I’m using an ETL tool (extract, transform, load) called FME to transfer informations from OGS API to a database.
If you don’t have that software, my files are pretty useless.
I think I can do that, but I don’t have daily data.
I sample data almost weekly.
We can extract details from each single game page but it’s time consuming and I didn’t yet.
Disqualified players are still playing their games.
This information too is only in game’s page.
It doesn’t matter what the period is or even if it’s constant, what matters is the proportional rate of change:
games_ended_this_period / games_not_yet_ended / length_of_period
If the period is measured in days, that gives you the probability of a game ending in any given day.
@denishowe: I have two charts for you.
Since the sampling interval isn’t fixed but it varied a bit in the past, I’m calculating the daily average of completed games for each period (which is exactly games_ended_this_period / length_of_period). It’s the orange line in the bottom right of my dashboard.
Here I put that in comparison with games still in progress (which is games_not_yet_ended):
Do they look similar?
Here is p(date) with reference lines for maximum, minimum and average values.
These numbers are pretty small!
The line seems to be more stable in later months, while it was changing a lot until december 2020.
This could be caused by the period lenght: my samples were more frequent then, so recent data are more flattened because of the average over longer intervals.
What do you think? Are we radioactive?
Wow, brilliant work, thanks very much for these.
Yes, we are definitely radioactive!
If I’m reading the graphs correctly, there’s a 1% (±0.5%) chance of a given game finishing on a given day and a half-life of three months. I.e. the number of unfinished games halves every three months. So, by
the first round should have one game left 39 months after July 2020, which is October 2023.
Vsotvep: So, with about 300 moves for a complete games, each round will take approximately 5 to 6 years. 12 rounds, says we’ll be done in 60 to 80 years.
Looks like that was an overestimate then.
Is this graph from May 5 ? May 4th, or April 5th. (Maybe should use ISO date format YYYY-MM-DD ?)
Looks like for May 4 based on prior graph
The opening is still in progress in Tournament Game: Through the Years: Long Correspondence (59567) R:1 (Jaap09 vs papageno_GO)
Yes.
If I had published this dashboard online, you’d see your standard, based on your local settings and the browser you use.
But that’s a snapshot from my pc, so it shows Italian standard (day/month/year).
I think that’s the best choice and I use it a lot in filenames. But I don’t in my dashboards just because (in the correct environment) they are responsive to user local settings.
That remains to be seen…
This is just as likely to be an underestimate I think
Thanks for the clarification. Glad it wasn’t a cut/paste error, just a localization ambiguity.
fair point
Perhaps, but some games only about 1/10th of the way through, so it could still take 5 to 6 years for the round!
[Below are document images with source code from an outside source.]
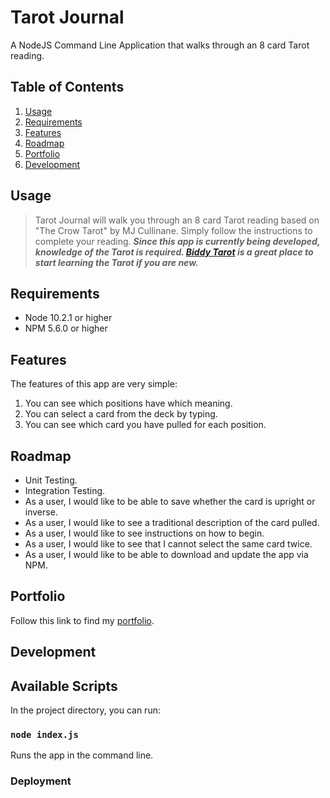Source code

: # Tarot Journal
A NodeJS Command Line Application that walks through an 8 card Tarot reading.

## Table of Contents

1. [Usage](#usage)
1. [Requirements](#requirements)
1. [Features](#features)
1. [Roadmap](#roadmap)
1. [Portfolio](#portfolio)
1. [Development](#development)

## Usage

> Tarot Journal will walk you through an 8 card Tarot reading based on "The Crow Tarot" by MJ Cullinane. Simply follow the instructions to complete your reading. *__Since this app is currently being developed, knowledge of the Tarot is required. [Biddy Tarot](https://www.biddytarot.com/) is a great place to start learning the Tarot if you are new.__*

## Requirements

- Node 10.2.1 or higher
- NPM 5.6.0 or higher

## Features

The features of this app are very simple:

1. You can see which positions have which meaning.
1. You can select a card from the deck by typing.
1. You can see which card you have pulled for each position.

## Roadmap

- Unit Testing.
- Integration Testing.
- As a user, I would like to be able to save whether the card is upright or inverse.
- As a user, I would like to see a traditional description of the card pulled.
- As a user, I would like to see instructions on how to begin.
- As a user, I would like to see that I cannot select the same card twice.
- As a user, I would like to be able to download and update the app via NPM.

## Portfolio

Follow this link to find my [portfolio](http://rhonen.design).

## Development

## Available Scripts

In the project directory, you can run:

### `node index.js`

Runs the app in the command line.

### Deployment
1468 players out of 2233 have no games in progress. That’s about 66% or 2/3.
About 1/3 of groups have no games in progress.
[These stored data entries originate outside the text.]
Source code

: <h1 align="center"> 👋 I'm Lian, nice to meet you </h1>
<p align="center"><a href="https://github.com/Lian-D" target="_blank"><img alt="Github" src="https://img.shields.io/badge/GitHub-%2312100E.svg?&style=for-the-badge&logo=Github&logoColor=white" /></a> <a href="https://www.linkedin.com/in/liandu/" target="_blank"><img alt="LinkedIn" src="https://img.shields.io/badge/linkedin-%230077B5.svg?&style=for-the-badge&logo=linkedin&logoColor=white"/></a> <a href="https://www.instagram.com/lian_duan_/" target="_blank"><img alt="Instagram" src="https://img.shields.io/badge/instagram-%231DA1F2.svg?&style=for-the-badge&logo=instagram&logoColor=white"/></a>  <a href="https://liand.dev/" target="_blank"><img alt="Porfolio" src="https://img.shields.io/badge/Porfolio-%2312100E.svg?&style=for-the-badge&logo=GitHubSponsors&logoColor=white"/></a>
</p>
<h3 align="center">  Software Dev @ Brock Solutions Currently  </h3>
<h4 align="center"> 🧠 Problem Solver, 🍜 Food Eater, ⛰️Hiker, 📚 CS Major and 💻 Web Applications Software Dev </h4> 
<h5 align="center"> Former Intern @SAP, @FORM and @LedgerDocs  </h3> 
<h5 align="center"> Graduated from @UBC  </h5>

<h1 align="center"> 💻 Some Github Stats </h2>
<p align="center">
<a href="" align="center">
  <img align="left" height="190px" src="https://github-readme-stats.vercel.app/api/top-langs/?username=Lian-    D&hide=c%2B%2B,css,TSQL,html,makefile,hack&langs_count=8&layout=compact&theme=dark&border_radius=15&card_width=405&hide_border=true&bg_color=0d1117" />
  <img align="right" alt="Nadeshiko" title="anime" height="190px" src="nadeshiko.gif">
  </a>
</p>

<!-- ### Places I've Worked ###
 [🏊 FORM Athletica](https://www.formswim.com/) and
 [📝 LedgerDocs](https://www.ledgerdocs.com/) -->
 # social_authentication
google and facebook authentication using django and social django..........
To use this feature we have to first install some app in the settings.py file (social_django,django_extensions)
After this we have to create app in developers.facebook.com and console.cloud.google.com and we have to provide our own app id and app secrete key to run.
I googled for radioactive decay and found this formula:
N(t)=N(0)*e^(-λt)
which is just a simple exponential witth negative exponent.
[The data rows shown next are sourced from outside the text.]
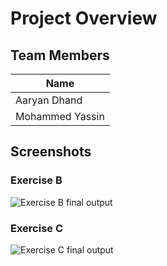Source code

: # Project Overview

## Team Members

| Name            |
| --------------- |
| Aaryan Dhand    |
| Mohammed Yassin |

## Screenshots

### Exercise B

![Exercise B final output](/ExerciseB.gif)

### Exercise C

![Exercise C final output](/ExerciseC.gif)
The software I’m using has automatic trend lines, includind exponential, so I tried that and here is the result:
As you can see, the trend line starts below my first sample point (day 15), then crosses two times actual curve and ends below the last point (day 313). Also the N(0) value is 9535, which is quite different from our actual games count: 10038.
The automatic trend line has a starting point too low and isn’t curved enough.
I wasn’t satisfied with that, so I tried to draw my own trend line, starting from N(0)=10038, and here it is:
It seems to me that exp curve still isn’t curved enough.